Sunday, November 18, 2012
Transition time between two seasons can create scenes of wonder. This morning we woke up to see air that looked like it was filled with frozen fog. Conflicted between a desire for something hot to drink and wanting to be outside amid the splendor of the moment, I chose the hot drink.
The sun was just beginning to burn through the frost when I finally ventured out. Air temperature then was at 30 degrees F. Frost was not heavy on the ground still warm from yesterday's bright sunshine. Blueberry leaves exposed to the currents of frosty air display both pebbly frosted surfaces and sharp spikes of frost formed on leaf edges.
This weed of unknown variety is located in a spot where the air currents are strong. Located at the base of the gravel bank hill, the stream of cold air must have poured around its edge. Grass and leaf litter beneath it are nearly frost free while the weed has a generous coating of frost.
A blueberry branch has a heavy coating of frost spikes. They look menacingly sharp and remained untouched.
A splinter on the split rail fence is heavily coated with frost while the surface of the rail is largely frost free.
Frost coats many surfaces exposed to the air. Some frost is on the grass but the soil in the planting beds is frost free. No frost on the massive stone wall is common when the preceding day was warm.
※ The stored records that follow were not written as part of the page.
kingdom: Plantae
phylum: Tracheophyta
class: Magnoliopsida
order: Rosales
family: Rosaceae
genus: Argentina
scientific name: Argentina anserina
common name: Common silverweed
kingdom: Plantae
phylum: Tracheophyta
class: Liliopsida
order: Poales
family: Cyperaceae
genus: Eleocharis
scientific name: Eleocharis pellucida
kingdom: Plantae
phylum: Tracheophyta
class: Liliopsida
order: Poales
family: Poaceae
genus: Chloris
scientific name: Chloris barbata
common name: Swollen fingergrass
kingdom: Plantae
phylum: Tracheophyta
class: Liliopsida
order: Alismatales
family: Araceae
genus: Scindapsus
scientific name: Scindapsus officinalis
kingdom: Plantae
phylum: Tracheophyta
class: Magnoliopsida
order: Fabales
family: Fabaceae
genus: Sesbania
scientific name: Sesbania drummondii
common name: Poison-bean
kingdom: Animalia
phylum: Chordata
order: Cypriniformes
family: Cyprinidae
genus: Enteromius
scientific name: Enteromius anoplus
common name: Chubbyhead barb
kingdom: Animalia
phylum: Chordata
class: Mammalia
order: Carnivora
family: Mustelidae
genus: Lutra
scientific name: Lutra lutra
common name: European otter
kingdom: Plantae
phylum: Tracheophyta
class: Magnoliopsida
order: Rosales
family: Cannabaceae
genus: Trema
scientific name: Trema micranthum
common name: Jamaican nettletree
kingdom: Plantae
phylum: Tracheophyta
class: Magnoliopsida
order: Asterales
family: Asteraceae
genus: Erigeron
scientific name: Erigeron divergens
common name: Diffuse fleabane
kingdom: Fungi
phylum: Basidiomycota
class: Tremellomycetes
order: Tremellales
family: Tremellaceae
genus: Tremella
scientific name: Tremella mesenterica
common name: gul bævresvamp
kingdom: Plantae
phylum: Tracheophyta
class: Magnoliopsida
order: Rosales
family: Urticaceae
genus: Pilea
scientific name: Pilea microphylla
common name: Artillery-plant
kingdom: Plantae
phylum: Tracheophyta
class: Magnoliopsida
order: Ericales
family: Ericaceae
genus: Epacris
Someone smarter than I am might offer an explanation of the generous crystal growth on one side of the post in contrast to rather small deposits on the opposite side. Moving air accounts for the difference but I have no idea which way the air flowed. Clear skies are now visible overhead and all of this crystalline wonder is melting. Soon it will be completely gone. The water will have evaporated and only these sharp frost pictures will remain.